Si può e si deve combattere ».

Ma Armstrong si è molto dopato.

«Sfortunatamente sì. Ma non è il solo colpevole. Nel ciclismo lo fanno tutti e nessuno lo dichiara. Questo non intacca il lavoro bestiale che Lance ha fatto contro il cancro. Poteva rassegnarsi, smettere di correre, non occuparsi degli altri. Invece ha raccolto una montagna di denaro e lo ha dato alla ricerca. Io divido l’uomo dallo sportivo. Ci sono persone che hanno tutto, salute compresa, e non fanno niente».

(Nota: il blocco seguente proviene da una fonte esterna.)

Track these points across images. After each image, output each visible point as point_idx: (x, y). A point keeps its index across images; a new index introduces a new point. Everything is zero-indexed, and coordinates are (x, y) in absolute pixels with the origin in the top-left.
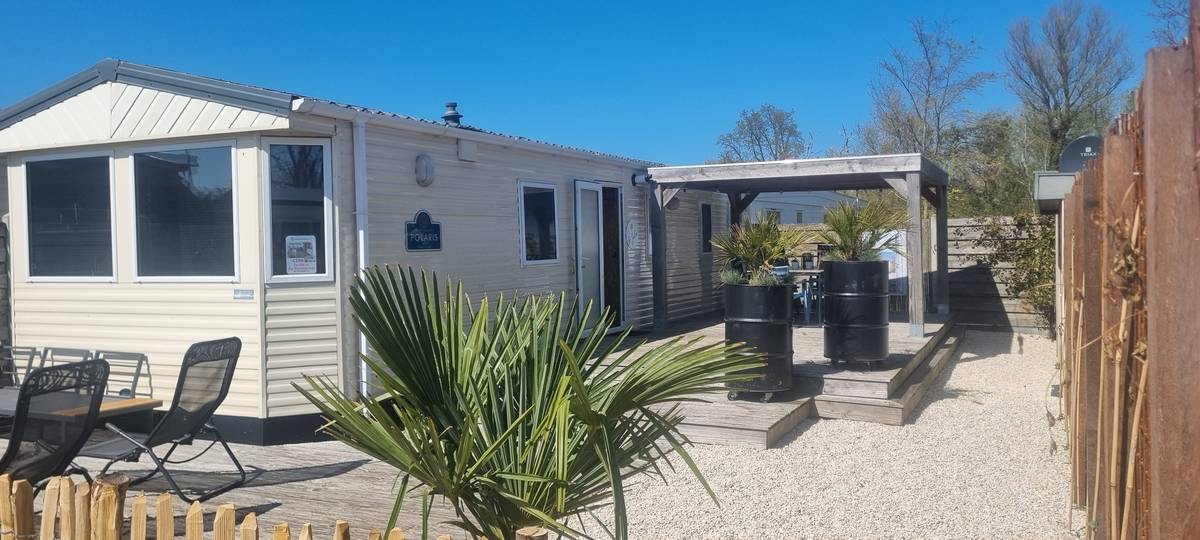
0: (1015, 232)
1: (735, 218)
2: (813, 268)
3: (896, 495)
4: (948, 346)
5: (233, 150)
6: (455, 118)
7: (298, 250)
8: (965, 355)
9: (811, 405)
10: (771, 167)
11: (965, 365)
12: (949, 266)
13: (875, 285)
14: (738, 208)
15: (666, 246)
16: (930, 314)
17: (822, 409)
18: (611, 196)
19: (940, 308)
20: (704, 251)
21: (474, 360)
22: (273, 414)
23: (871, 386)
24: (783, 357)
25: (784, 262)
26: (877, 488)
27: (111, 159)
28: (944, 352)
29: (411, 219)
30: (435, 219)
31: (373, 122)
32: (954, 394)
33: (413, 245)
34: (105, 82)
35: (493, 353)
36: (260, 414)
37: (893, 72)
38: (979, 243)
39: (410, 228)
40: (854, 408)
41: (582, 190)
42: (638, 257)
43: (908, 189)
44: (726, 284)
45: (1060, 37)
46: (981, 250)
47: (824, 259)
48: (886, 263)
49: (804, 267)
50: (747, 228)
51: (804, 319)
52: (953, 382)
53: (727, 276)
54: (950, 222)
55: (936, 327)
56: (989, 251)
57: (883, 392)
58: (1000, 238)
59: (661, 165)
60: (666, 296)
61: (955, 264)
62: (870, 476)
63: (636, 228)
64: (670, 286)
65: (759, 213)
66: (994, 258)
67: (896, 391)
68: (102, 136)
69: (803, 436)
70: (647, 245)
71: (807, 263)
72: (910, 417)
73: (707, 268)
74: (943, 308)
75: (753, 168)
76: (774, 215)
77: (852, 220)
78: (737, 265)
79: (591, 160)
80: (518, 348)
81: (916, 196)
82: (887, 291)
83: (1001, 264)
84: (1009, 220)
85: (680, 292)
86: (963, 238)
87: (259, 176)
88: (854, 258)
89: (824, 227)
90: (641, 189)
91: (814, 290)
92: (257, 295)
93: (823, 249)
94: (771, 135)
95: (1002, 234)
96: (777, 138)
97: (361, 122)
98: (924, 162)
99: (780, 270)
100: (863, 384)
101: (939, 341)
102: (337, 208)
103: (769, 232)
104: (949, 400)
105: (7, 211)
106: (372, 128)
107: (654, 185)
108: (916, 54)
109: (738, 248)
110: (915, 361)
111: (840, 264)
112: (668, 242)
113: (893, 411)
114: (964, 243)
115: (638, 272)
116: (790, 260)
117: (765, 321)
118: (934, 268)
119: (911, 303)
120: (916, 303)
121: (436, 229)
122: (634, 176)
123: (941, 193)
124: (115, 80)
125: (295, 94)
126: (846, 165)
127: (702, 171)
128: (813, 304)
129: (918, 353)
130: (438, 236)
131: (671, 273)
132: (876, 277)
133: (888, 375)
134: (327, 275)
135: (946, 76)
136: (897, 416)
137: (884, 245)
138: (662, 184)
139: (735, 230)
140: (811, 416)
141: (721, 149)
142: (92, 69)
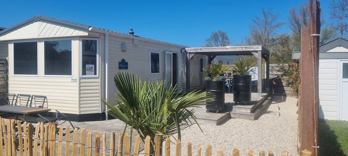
0: (288, 68)
1: (210, 62)
2: (231, 77)
3: (251, 138)
4: (269, 99)
5: (72, 41)
6: (133, 33)
7: (89, 68)
8: (273, 102)
9: (229, 114)
10: (220, 48)
11: (273, 105)
12: (270, 77)
13: (248, 82)
14: (211, 60)
15: (190, 70)
16: (264, 91)
17: (232, 115)
18: (175, 56)
19: (267, 89)
20: (201, 72)
21: (143, 96)
22: (82, 113)
23: (246, 109)
24: (221, 101)
25: (222, 75)
26: (246, 136)
27: (38, 43)
28: (267, 101)
29: (120, 61)
30: (126, 61)
31: (110, 34)
32: (269, 112)
33: (120, 68)
34: (37, 21)
35: (147, 95)
36: (78, 113)
37: (255, 22)
38: (278, 71)
39: (120, 63)
40: (241, 115)
41: (167, 54)
42: (182, 73)
43: (258, 55)
44: (206, 81)
45: (304, 13)
46: (279, 73)
47: (234, 74)
48: (251, 76)
49: (229, 77)
50: (213, 65)
51: (228, 91)
52: (269, 109)
53: (207, 78)
54: (270, 65)
55: (265, 94)
56: (281, 73)
57: (249, 111)
58: (284, 70)
59: (189, 47)
60: (190, 84)
61: (271, 77)
62: (245, 133)
63: (181, 64)
64: (191, 81)
65: (216, 61)
66: (282, 75)
67: (253, 111)
68: (36, 36)
69: (227, 123)
70: (184, 69)
71: (230, 76)
72: (256, 118)
73: (201, 77)
74: (268, 89)
75: (215, 49)
76: (221, 62)
77: (242, 64)
78: (210, 75)
79: (169, 45)
80: (153, 94)
81: (260, 57)
82: (251, 83)
83: (284, 77)
84: (287, 65)
85: (193, 83)
86: (274, 69)
87: (79, 48)
88: (242, 74)
89: (234, 65)
90: (183, 54)
91: (231, 83)
92: (78, 81)
93: (234, 71)
94: (220, 39)
95: (285, 68)
96: (222, 40)
97: (107, 34)
98: (263, 48)
99: (221, 77)
100: (244, 109)
101: (266, 98)
102: (100, 57)
103: (219, 67)
104: (268, 114)
105: (8, 56)
106: (110, 35)
107: (187, 53)
108: (262, 17)
109: (210, 71)
110: (259, 103)
111: (238, 76)
112: (191, 69)
113: (251, 116)
114: (274, 71)
115: (182, 77)
116: (225, 74)
117: (217, 91)
118: (265, 78)
119: (258, 87)
120: (260, 87)
121: (127, 64)
122: (181, 50)
123: (268, 57)
124: (40, 21)
125: (90, 26)
126: (241, 48)
127: (200, 49)
128: (231, 87)
129: (259, 101)
130: (127, 66)
131: (191, 77)
132: (248, 79)
133: (251, 107)
134: (97, 76)
135: (271, 23)
136: (253, 118)
137: (251, 71)
138: (189, 53)
139: (209, 66)
140: (229, 117)
141: (206, 43)
142: (33, 18)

Cosa ha capito del calcio italiano?

«C’è tensione e attenzione. Non solo il giorno della partita, che sarebbe pure giusto, ma tutti i giorni. Questo lo rende diverso: devi reggere e devi rendere. A me non dispiace: il campo è onesto, dà il suo verdetto e io mi chiedo: ho lavorato bene? Sono stato capace di aiutare gli altri? Il senso dello sport è questo».

Mai visto un derby?

«Non dal vivo e non dal campo. Sarò pure un alieno, ma sono pronto. Per noi in America il derby è quando in nazionale affrontiamo il vicino Messico».

Meglio non fare paragoni. E il derby Obama-Romney?

«Volevo votare, ma non ho potuto per motivi burocratici, servivano documenti che non avevo».

Dovesse portare su Marte un esemplare da derby?

«Francesco. Il cognome non serve. Per come legge il gioco e riesce a conquistarsi spazio. Direi a loro: imparate da Totti a fare la cosa giusta».